Pouilly-Fumé, Loire, France
Touched by genius, legend and tragedy
Didier Dagueneau’s premature death in 2008, aged just 52, left an irreplaceable void in the wine world and consolidated his legend status. His son Louis-Benjamin has since taken up the mission of preserving his father’s legacy and carrying on producing some of the world’s most unique expressions of Sauvignon Blanc.
Location: Pouilly-Fumé, Loire, France
Viticultural standards: Biodynamic (non-certified)
Interesting fact: A man of restless mind and endless creativity, Didier Dagueneau never rested on his laurels and always sought new challenges. In 2000 he acquired land in Sancerre – nowhere else than on the legendary “Monts Damnés” – and in 2002 he ventured beyond the Loire, to Jurançon.
It was to tend to his vineyards in the southwest that he would usually take his ultralight plane out… another, albeit fateful, passion.
Didier Dagueneau wines
Being the quintessential enfant terrible that he was, Didier Dagueneau was born to a winemaking family in 1956 but decided to break away and become a motorcycle sidecar race driver.
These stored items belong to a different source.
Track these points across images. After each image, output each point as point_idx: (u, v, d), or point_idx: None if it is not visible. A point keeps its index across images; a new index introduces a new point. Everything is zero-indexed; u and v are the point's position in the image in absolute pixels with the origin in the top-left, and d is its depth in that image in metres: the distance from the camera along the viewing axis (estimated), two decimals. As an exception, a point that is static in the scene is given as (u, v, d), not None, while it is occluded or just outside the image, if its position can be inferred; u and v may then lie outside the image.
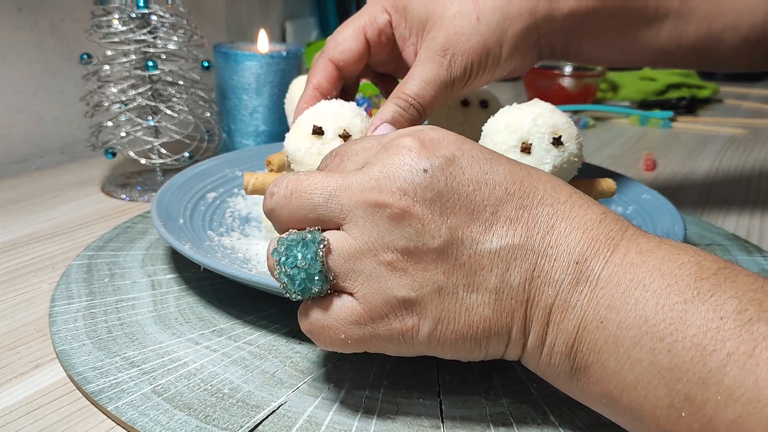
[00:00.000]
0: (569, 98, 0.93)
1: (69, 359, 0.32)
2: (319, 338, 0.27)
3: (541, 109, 0.38)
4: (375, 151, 0.27)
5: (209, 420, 0.28)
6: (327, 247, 0.25)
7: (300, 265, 0.25)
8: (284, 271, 0.26)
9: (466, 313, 0.25)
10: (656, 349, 0.22)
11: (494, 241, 0.25)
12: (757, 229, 0.54)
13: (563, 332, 0.25)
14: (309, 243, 0.25)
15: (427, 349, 0.26)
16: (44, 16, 0.66)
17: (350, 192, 0.26)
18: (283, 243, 0.26)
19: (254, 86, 0.64)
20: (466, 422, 0.29)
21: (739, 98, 1.08)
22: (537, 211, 0.25)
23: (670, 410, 0.22)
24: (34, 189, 0.59)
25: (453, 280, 0.25)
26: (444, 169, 0.25)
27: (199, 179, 0.49)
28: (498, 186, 0.26)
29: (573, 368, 0.25)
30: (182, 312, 0.37)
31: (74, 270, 0.42)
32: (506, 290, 0.25)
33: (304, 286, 0.26)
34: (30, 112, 0.67)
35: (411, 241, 0.25)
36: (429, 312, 0.25)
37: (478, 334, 0.26)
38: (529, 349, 0.26)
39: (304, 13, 1.08)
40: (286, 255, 0.25)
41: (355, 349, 0.27)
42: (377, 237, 0.25)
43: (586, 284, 0.24)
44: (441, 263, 0.25)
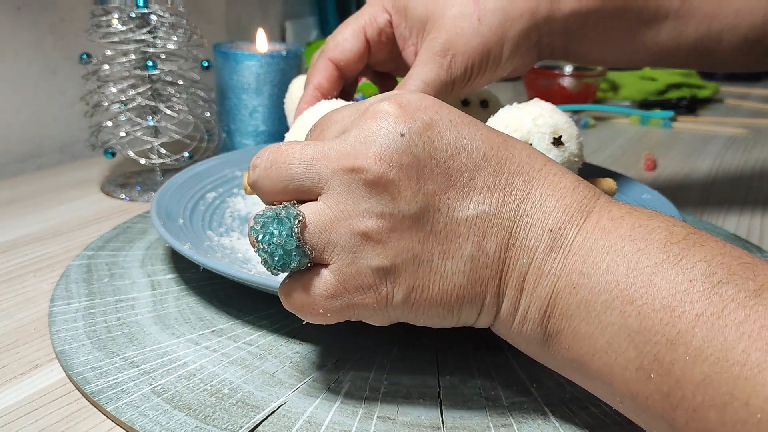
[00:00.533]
0: (570, 98, 0.93)
1: (68, 359, 0.32)
2: (301, 314, 0.27)
3: (541, 109, 0.38)
4: (353, 118, 0.26)
5: (209, 420, 0.28)
6: (302, 222, 0.25)
7: (276, 242, 0.25)
8: (262, 248, 0.25)
9: (440, 280, 0.25)
10: (626, 312, 0.22)
11: (471, 208, 0.25)
12: (757, 228, 0.53)
13: (536, 299, 0.25)
14: (284, 219, 0.25)
15: (402, 316, 0.27)
16: (44, 16, 0.66)
17: (327, 160, 0.25)
18: (260, 220, 0.26)
19: (254, 86, 0.64)
20: (466, 422, 0.29)
21: (739, 98, 1.08)
22: (513, 179, 0.25)
23: (639, 372, 0.22)
24: (34, 189, 0.59)
25: (428, 248, 0.25)
26: (422, 133, 0.25)
27: (198, 179, 0.49)
28: (476, 151, 0.25)
29: (545, 335, 0.25)
30: (182, 312, 0.37)
31: (74, 270, 0.42)
32: (482, 258, 0.25)
33: (284, 261, 0.25)
34: (29, 111, 0.66)
35: (386, 208, 0.24)
36: (403, 280, 0.25)
37: (452, 302, 0.26)
38: (501, 316, 0.26)
39: (303, 12, 1.08)
40: (263, 233, 0.25)
41: (335, 321, 0.27)
42: (353, 205, 0.25)
43: (559, 251, 0.24)
44: (416, 231, 0.25)
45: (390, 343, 0.34)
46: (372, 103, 0.26)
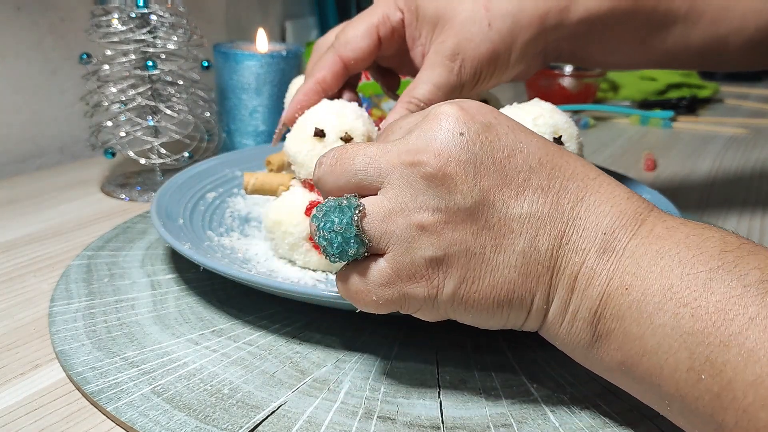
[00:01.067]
0: (570, 98, 0.93)
1: (68, 359, 0.32)
2: (355, 301, 0.28)
3: (541, 109, 0.38)
4: (416, 122, 0.28)
5: (209, 420, 0.28)
6: (362, 212, 0.26)
7: (336, 229, 0.26)
8: (322, 235, 0.27)
9: (491, 273, 0.26)
10: (679, 314, 0.23)
11: (525, 206, 0.26)
12: (757, 228, 0.53)
13: (587, 299, 0.25)
14: (345, 208, 0.26)
15: (451, 310, 0.27)
16: (44, 16, 0.66)
17: (389, 155, 0.27)
18: (322, 209, 0.27)
19: (254, 86, 0.64)
20: (466, 422, 0.29)
21: (739, 98, 1.08)
22: (567, 183, 0.26)
23: (690, 373, 0.22)
24: (34, 189, 0.59)
25: (481, 240, 0.26)
26: (480, 133, 0.26)
27: (198, 179, 0.49)
28: (531, 155, 0.26)
29: (594, 335, 0.25)
30: (182, 312, 0.37)
31: (74, 270, 0.42)
32: (533, 255, 0.26)
33: (342, 249, 0.27)
34: (29, 111, 0.66)
35: (443, 200, 0.25)
36: (455, 271, 0.26)
37: (501, 297, 0.26)
38: (550, 316, 0.27)
39: (303, 12, 1.08)
40: (324, 220, 0.27)
41: (386, 310, 0.27)
42: (411, 197, 0.26)
43: (612, 253, 0.25)
44: (471, 224, 0.26)
45: (390, 343, 0.34)
46: (434, 107, 0.27)
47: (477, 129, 0.26)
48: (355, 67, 0.41)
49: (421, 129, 0.27)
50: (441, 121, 0.26)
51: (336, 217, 0.26)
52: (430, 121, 0.27)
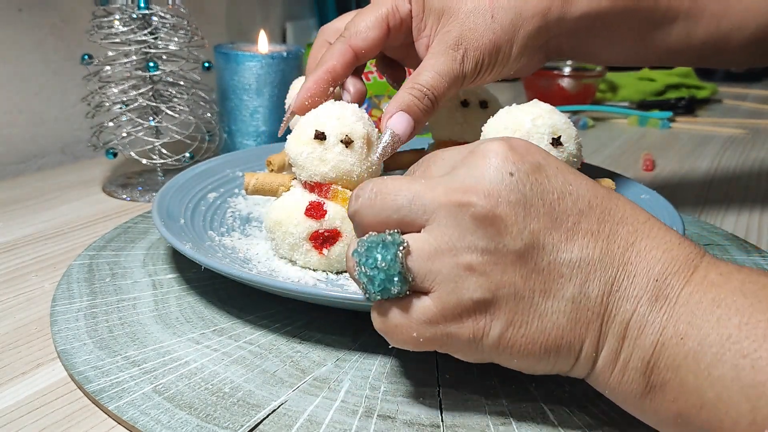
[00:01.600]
0: (568, 99, 0.93)
1: (70, 359, 0.32)
2: (391, 336, 0.27)
3: (540, 110, 0.38)
4: (461, 157, 0.27)
5: (210, 419, 0.28)
6: (407, 249, 0.26)
7: (380, 266, 0.25)
8: (364, 272, 0.26)
9: (539, 319, 0.25)
10: (739, 365, 0.22)
11: (575, 251, 0.25)
12: (755, 228, 0.54)
13: (640, 348, 0.24)
14: (389, 244, 0.25)
15: (495, 354, 0.26)
16: (45, 17, 0.66)
17: (434, 193, 0.26)
18: (364, 244, 0.26)
19: (255, 87, 0.64)
20: (466, 421, 0.29)
21: (737, 98, 1.08)
22: (617, 228, 0.26)
23: (753, 426, 0.22)
24: (36, 189, 0.59)
25: (530, 284, 0.25)
26: (530, 174, 0.26)
27: (199, 179, 0.50)
28: (581, 198, 0.26)
29: (648, 386, 0.25)
30: (183, 311, 0.37)
31: (75, 270, 0.42)
32: (583, 301, 0.25)
33: (384, 287, 0.26)
34: (31, 112, 0.67)
35: (492, 242, 0.25)
36: (502, 314, 0.25)
37: (549, 343, 0.25)
38: (600, 365, 0.26)
39: (304, 14, 1.08)
40: (366, 256, 0.26)
41: (425, 348, 0.27)
42: (458, 237, 0.25)
43: (665, 301, 0.24)
44: (519, 267, 0.25)
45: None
46: (481, 143, 0.27)
47: (527, 169, 0.26)
48: (364, 56, 0.41)
49: (468, 166, 0.26)
50: (490, 159, 0.26)
51: (379, 253, 0.25)
52: (478, 158, 0.26)
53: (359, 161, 0.39)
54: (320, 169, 0.39)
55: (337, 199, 0.39)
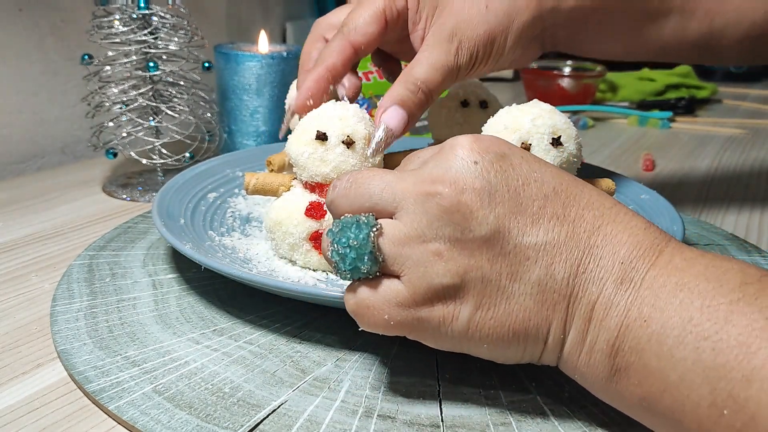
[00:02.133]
0: (568, 99, 0.93)
1: (70, 359, 0.32)
2: (362, 317, 0.27)
3: (540, 110, 0.38)
4: (432, 153, 0.28)
5: (210, 419, 0.28)
6: (379, 230, 0.27)
7: (352, 244, 0.26)
8: (336, 250, 0.27)
9: (507, 301, 0.26)
10: (700, 348, 0.22)
11: (540, 234, 0.26)
12: (755, 228, 0.54)
13: (605, 330, 0.25)
14: (362, 225, 0.26)
15: (465, 339, 0.27)
16: (45, 17, 0.66)
17: (404, 183, 0.27)
18: (338, 224, 0.27)
19: (255, 87, 0.64)
20: (466, 421, 0.29)
21: (737, 99, 1.08)
22: (583, 212, 0.26)
23: (712, 409, 0.22)
24: (36, 189, 0.59)
25: (497, 268, 0.26)
26: (494, 163, 0.26)
27: (200, 179, 0.50)
28: (546, 184, 0.26)
29: (613, 368, 0.25)
30: (183, 311, 0.37)
31: (75, 270, 0.42)
32: (549, 283, 0.26)
33: (354, 265, 0.26)
34: (31, 112, 0.67)
35: (458, 228, 0.26)
36: (470, 297, 0.26)
37: (517, 326, 0.26)
38: (567, 347, 0.26)
39: (304, 13, 1.08)
40: (340, 235, 0.27)
41: (395, 332, 0.27)
42: (427, 224, 0.26)
43: (630, 284, 0.25)
44: (486, 251, 0.26)
45: (390, 342, 0.35)
46: (449, 141, 0.28)
47: (491, 158, 0.26)
48: (363, 52, 0.41)
49: (436, 159, 0.27)
50: (456, 151, 0.27)
51: (352, 232, 0.26)
52: (446, 152, 0.27)
53: (360, 162, 0.39)
54: (321, 169, 0.39)
55: (337, 199, 0.39)
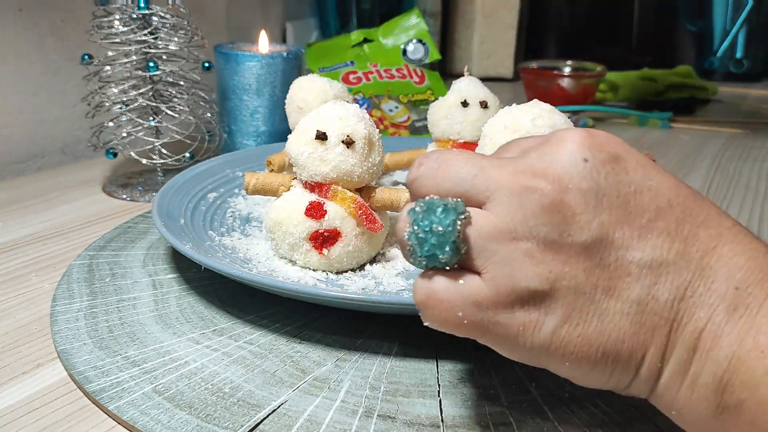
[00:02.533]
0: (568, 99, 0.93)
1: (70, 359, 0.32)
2: (431, 311, 0.24)
3: (540, 110, 0.38)
4: (536, 143, 0.25)
5: (210, 419, 0.28)
6: (467, 219, 0.24)
7: (435, 229, 0.23)
8: (415, 232, 0.24)
9: (599, 319, 0.23)
10: None
11: (646, 249, 0.23)
12: (755, 229, 0.54)
13: (712, 361, 0.22)
14: (450, 209, 0.23)
15: (545, 353, 0.24)
16: (45, 17, 0.66)
17: (501, 171, 0.24)
18: (423, 204, 0.24)
19: (255, 87, 0.64)
20: (466, 421, 0.29)
21: (737, 99, 1.08)
22: (698, 230, 0.23)
23: None
24: (36, 189, 0.59)
25: (593, 280, 0.23)
26: (606, 164, 0.24)
27: (199, 179, 0.50)
28: (660, 195, 0.24)
29: (720, 405, 0.22)
30: (183, 311, 0.37)
31: (75, 270, 0.42)
32: (650, 304, 0.23)
33: (432, 252, 0.24)
34: (31, 112, 0.67)
35: (556, 230, 0.23)
36: (558, 308, 0.23)
37: (608, 347, 0.23)
38: (665, 379, 0.23)
39: (304, 14, 1.08)
40: (424, 216, 0.24)
41: (465, 333, 0.24)
42: (521, 220, 0.23)
43: (745, 311, 0.22)
44: (584, 260, 0.23)
45: (390, 342, 0.35)
46: (557, 131, 0.25)
47: (604, 158, 0.23)
48: None
49: (540, 150, 0.24)
50: (565, 145, 0.24)
51: (437, 216, 0.23)
52: (553, 144, 0.24)
53: (360, 162, 0.39)
54: (321, 169, 0.39)
55: (337, 199, 0.39)
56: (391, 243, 0.44)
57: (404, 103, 0.76)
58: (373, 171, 0.40)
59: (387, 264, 0.41)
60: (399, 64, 0.79)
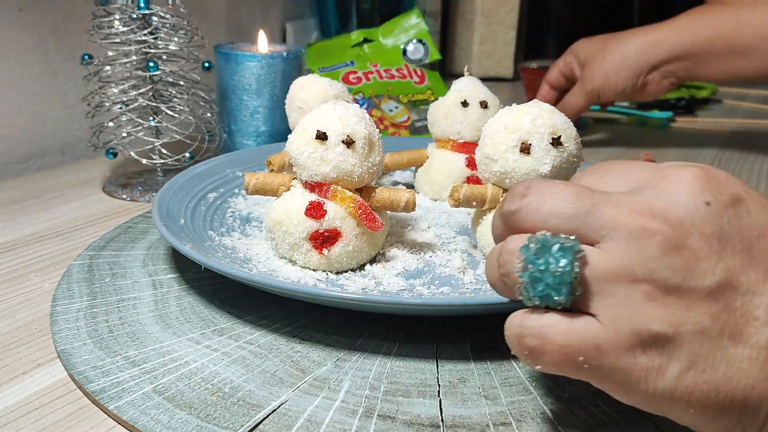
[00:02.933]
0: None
1: (70, 359, 0.32)
2: (550, 356, 0.23)
3: (540, 110, 0.38)
4: (648, 176, 0.24)
5: (210, 419, 0.28)
6: (583, 259, 0.23)
7: (552, 269, 0.23)
8: (529, 271, 0.23)
9: (726, 365, 0.22)
10: None
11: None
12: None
13: None
14: (567, 249, 0.23)
15: (668, 400, 0.23)
16: (45, 17, 0.66)
17: (617, 210, 0.23)
18: (538, 241, 0.23)
19: (255, 87, 0.64)
20: (466, 421, 0.29)
21: (738, 99, 1.08)
22: None
23: None
24: (36, 189, 0.59)
25: (719, 325, 0.22)
26: (728, 207, 0.23)
27: (200, 179, 0.50)
28: None
29: None
30: (183, 311, 0.37)
31: (75, 270, 0.42)
32: None
33: (546, 293, 0.23)
34: (31, 112, 0.67)
35: (678, 275, 0.22)
36: (683, 354, 0.22)
37: (736, 394, 0.22)
38: None
39: (304, 14, 1.08)
40: (539, 254, 0.23)
41: (585, 377, 0.23)
42: (640, 263, 0.22)
43: None
44: (708, 305, 0.22)
45: (390, 342, 0.35)
46: (672, 166, 0.24)
47: (725, 201, 0.23)
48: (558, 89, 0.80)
49: (657, 188, 0.23)
50: (682, 184, 0.23)
51: (554, 257, 0.23)
52: (671, 182, 0.23)
53: (360, 162, 0.39)
54: (321, 169, 0.39)
55: (337, 199, 0.39)
56: (391, 243, 0.44)
57: (404, 103, 0.76)
58: (373, 171, 0.40)
59: (387, 264, 0.41)
60: (399, 64, 0.79)
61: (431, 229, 0.47)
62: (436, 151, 0.53)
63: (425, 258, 0.42)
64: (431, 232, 0.47)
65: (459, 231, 0.48)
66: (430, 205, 0.52)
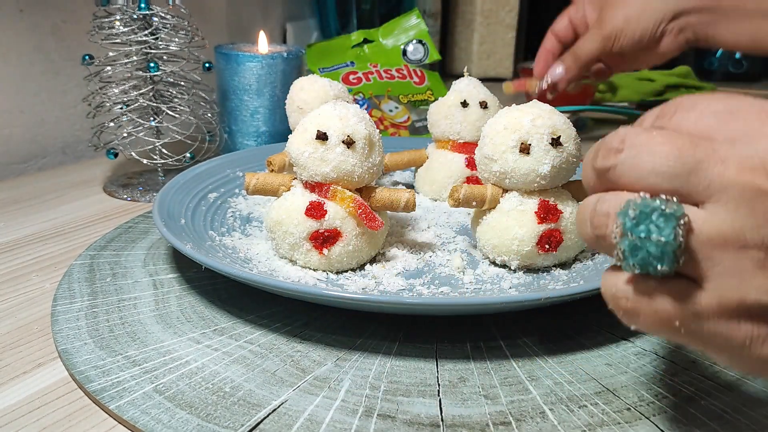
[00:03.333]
0: (568, 99, 0.93)
1: (71, 358, 0.33)
2: (645, 318, 0.22)
3: (540, 110, 0.38)
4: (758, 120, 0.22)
5: (210, 418, 0.28)
6: (688, 225, 0.21)
7: (653, 238, 0.21)
8: (629, 239, 0.21)
9: None
10: None
11: None
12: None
13: None
14: (669, 216, 0.21)
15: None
16: (46, 17, 0.66)
17: (724, 168, 0.21)
18: (636, 206, 0.21)
19: (255, 87, 0.64)
20: (466, 420, 0.29)
21: (738, 99, 1.08)
22: None
23: None
24: (36, 189, 0.59)
25: None
26: None
27: (200, 179, 0.50)
28: None
29: None
30: (183, 311, 0.37)
31: (76, 269, 0.42)
32: None
33: (646, 262, 0.21)
34: (32, 112, 0.67)
35: None
36: None
37: None
38: None
39: (304, 14, 1.08)
40: (638, 221, 0.21)
41: (680, 340, 0.23)
42: (752, 228, 0.20)
43: None
44: None
45: (390, 341, 0.35)
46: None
47: None
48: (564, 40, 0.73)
49: None
50: None
51: (655, 223, 0.21)
52: None
53: (360, 162, 0.39)
54: (321, 169, 0.39)
55: (337, 199, 0.39)
56: (391, 243, 0.44)
57: (404, 104, 0.76)
58: (373, 171, 0.40)
59: (387, 264, 0.41)
60: (399, 65, 0.79)
61: (431, 229, 0.48)
62: (436, 151, 0.53)
63: (425, 258, 0.43)
64: (431, 232, 0.47)
65: (459, 231, 0.48)
66: (430, 205, 0.52)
He raced competitively in the international circuit between 1978 and 1982, after which he returned to his home village. But instead of taking his turn as the family’s fourth generation winemaker he, as expected, decided to blaze his own trail. He set up his own estate in Pouilly-Fumé, inspired by the great masters of other regions and by the legacy of his grandfather – Louis Dagueneau – with a primary focus on terroir.
He acquired his first parcel, 1.2 hectares of En Chailloux, and began to vinify under his own label in the 1982 vintage. In 1985, he added the now famous (and infamous!) Silex to his range. Pur Sang followed, in 1988.These are now some of the most sought-after wines of wine lovers and collectors.
His single-vineyard approach and his quest to make age-worthy wines was nothing short of revolutionary in the region. As was his fastidious dedication to his vineyards, his continuous quest for perfection and his relentless self-criticism.
With one full time worker for each hectare of vineyard, yields 50-75% lower than those of his neighbours, and soils ploughed without machinery to avoid disturbing the root system, he never cut corners in order to achieve excellence. In the vineyard as in the cellar, where he worked scrupulously without sulphites, relying on natural fermentation only and using barrels made especially for him, with the level of toast defined by himself in close contact with the coopers.
Always adventurous and restless, he died, tragically and prematurely, when an ultralight plane he was travelling in crashed near Cognac. The wine world stopped, in shock, with tributes pouring in from all corners of the world. His obituary in The New York Times, written by Eric Asimov was particularly insightful and moving.
He was survived by his wife and four children. The two eldest, Louis-Benjamin and Charlotte (pictured above), both work at the domaine. Louis-Benjamin has taken up the mission of filling his father’s enormous shoes as winemaker. So far, the wines made under his guidance seem to live up to the Dagueneau legend. (Many critics and journalists even murmur that he might one day surpass the level achieved by his father!)